Afterwards, we’ll say that it went exactly like we thought it would. He was nervous, watching us putting on our raincoats. The first Parent-Teacher Conference of First Grade. The clouds roiled; the rain had slowed to a mist, and the school was littered with puddles. Of course he’d jumped in a few; the damp brown cuffs of his jeans was damning, even as he tried to deny it. We try to qualify our admonishments: “I don’t want you jumping in the puddles because your shoes will get wet, and if that happens your feet are gonna itch. Like you wouldn’t believe.” Asking him not to jump in a puddle. Might as well ask him not to smile. I’m thinking about his puddle-jumping even as his teacher tells us what we already know: he’s very smart, he’s very friendly, the rest of the kids love him…but he’s having trouble focusing. He’s easily distracted – no, she says, he doesn’t have ADD…well, no more than any of the other kids, because really, they’re 6, and they’ve all got a little ADD, you know? Of course I know this. But these days he’s a dervish, constantly whirling to music that I can’t yet hear.
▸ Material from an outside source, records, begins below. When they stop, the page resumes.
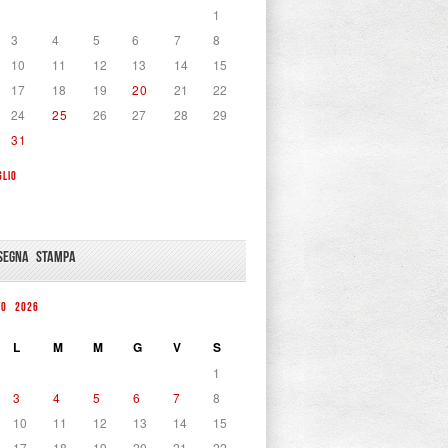
1
3
4
5
6
7
8
10
11
12
13
14
15
17
18
19
20
21
22
24
25
26
27
28
29
31
GLIO
SEGNA STAMPA
TO 2026
L
M
M
G
V
S
1
3
4
5
6
7
8
10
11
12
13
14
15
17
18
19
20
21
22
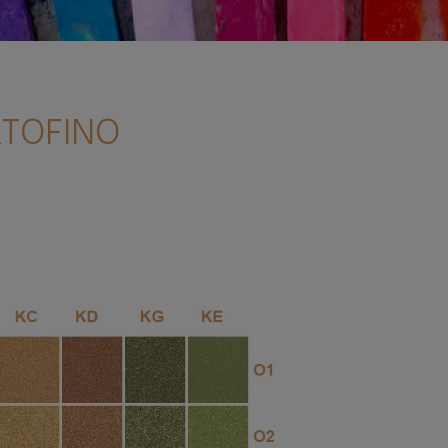
RTOFINO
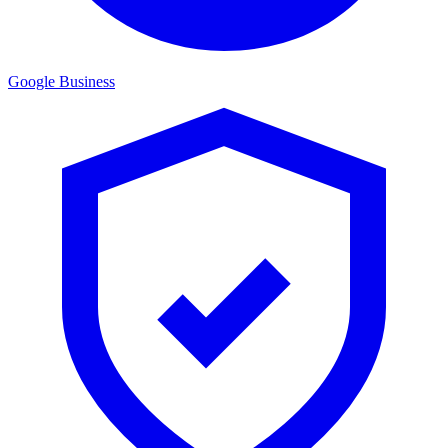
Google Business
Churning black skies. It’s 8:00 and we’re going to be late. The rain will make it worse; any time it rains in southern California, civilization grinds to a halt, the screeching courtesy of thousands of sets of anti-lock brakes. He’s still in the shower, doing some sort of weird shower dance, looking like one of those stereotypical awkward “Natives” in a 1950’s Tarzan movie, extras with bad makeup and New Yawk accents. “Lucas.” He dances. “Lucas.” Dances. “LUCAS!” He snaps out of it. Stands there looking at me. “Wash your hair.” Nothing. Jesus. I grab the shampoo bottle and pour some on his head. He idly pats his hair. “Like this,” I say, massaging the shampoo into his scalp. “You know how to wash your hair. You do it every morning.” He shrugs. I turn off the shower and hand him a towel. “Dry yourself off, please. I’ll go get your clothes.” I do, he doesn’t. Until I tell him to. “Ok, brush your teeth.” There is an argument about something. Lately, there are lots of arguments. The storm’s made it worse, turning our house into a container. A game of tug-of-war, played inside a submarine. “Just brush your teeth, please.” “But…” “Your teeth. Please brush them.” “But…” “Brush. Your. Teeth.” There’s a basic disconnect here. He’s having trouble focusing. His refusal: me yelling, hating myself for it. “BRUSH YOUR TEETH!” He does.
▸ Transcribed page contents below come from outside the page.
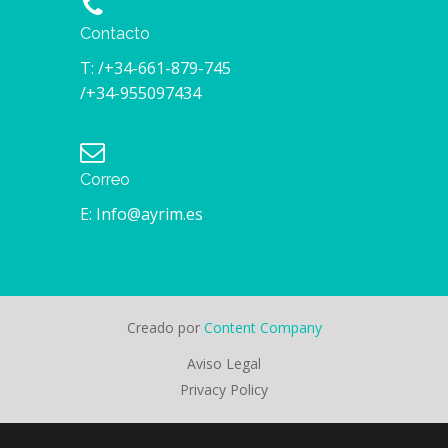
Contacto
T: /+34-661-879-745
/+34-955097434
Correo
E: Info@ayrim.es
Creado por
Content Company
Aviso Legal
Privacy Policy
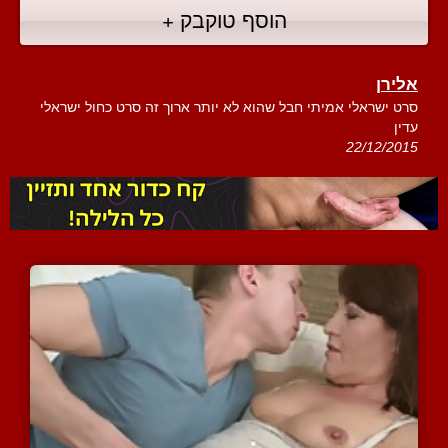
הוסף טוקבק +
אלירן
סרט ישראלי אמיתי חבל שהוא לא יותר ארוך זה סרט כחול ישראלי
עדין
22/12/2015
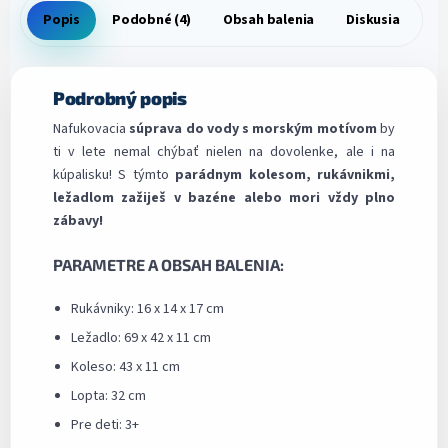
Popis
Podobné (4)
Obsah balenia
Diskusia
Podrobný popis
Nafukovacia
súprava do vody s morským motívom
by
ti v lete nemal chýbať nielen na dovolenke, ale i na
kúpalisku! S týmto
parádnym kolesom, rukávnikmi,
ležadlom zažiješ v bazéne alebo mori vždy plno
zábavy!
PARAMETRE A OBSAH BALENIA:
Rukávniky: 16 x 14 x 17 cm
Ležadlo: 69 x 42 x 11 cm
Koleso: 43 x 11 cm
Lopta: 32 cm
Pre deti: 3+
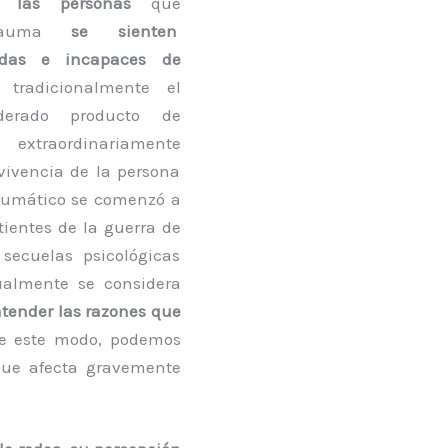
ue
las personas
que
trauma
se sienten
das e incapaces de
radicionalmente el
erado producto de
 extraordinariamente
vivencia de la persona
raumático se comenzó a
ientes de la guerra de
secuelas psicológicas
ualmente se considera
ntender las razones que
 este modo, podemos
que afecta gravemente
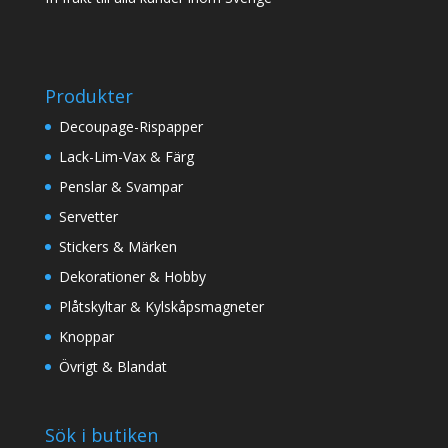
Produkter
Decoupage-Rispapper
Lack-Lim-Vax & Färg
Penslar & Svampar
Servetter
Stickers & Märken
Dekorationer & Hobby
Plåtskyltar & Kylskåpsmagneter
Knoppar
Övrigt & Blandat
Sök i butiken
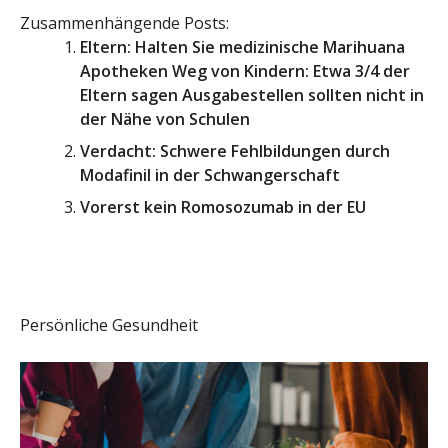
Zusammenhängende Posts:
Eltern: Halten Sie medizinische Marihuana
Apotheken Weg von Kindern: Etwa 3/4 der
Eltern sagen Ausgabestellen sollten nicht in
der Nähe von Schulen
Verdacht: Schwere Fehlbildungen durch
Modafinil in der Schwangerschaft
Vorerst kein Romosozumab in der EU
Persönliche Gesundheit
He sleeps between us. The dog paces the room, breathing like a locomotive. The rumbling and flashing have stopped. I watch him, watch his eyes, moving back and forth behind the lids. I wonder what he’s dreaming about. I wonder who we are to him.
On the drive to school, I talk to him, about why Mom and I get upset when he argues with us, or talks back to us, or simply ignores us. The Why’s are met with the I Don’t Know’s. We’ve had this discussion before. I remind myself: he defaults to Good, like most kids. Do I? I’m not sure. As they always do, this discussion ends with an exchange of OK’s and I Love You’s. I think about the water cycle – this was something he’d learned about last year. He was so proud of this, this knowing. “Water doesn’t really go away, Dad. It rains and then some of the rain gets soaked up into the ground and some turns to clouds and some goes into the ocean. But it eventually goes back up into the sky. And then it rains again.” My smart boy. We pull into the parking lot. The clouds hang low. We hustle in to school before they open up.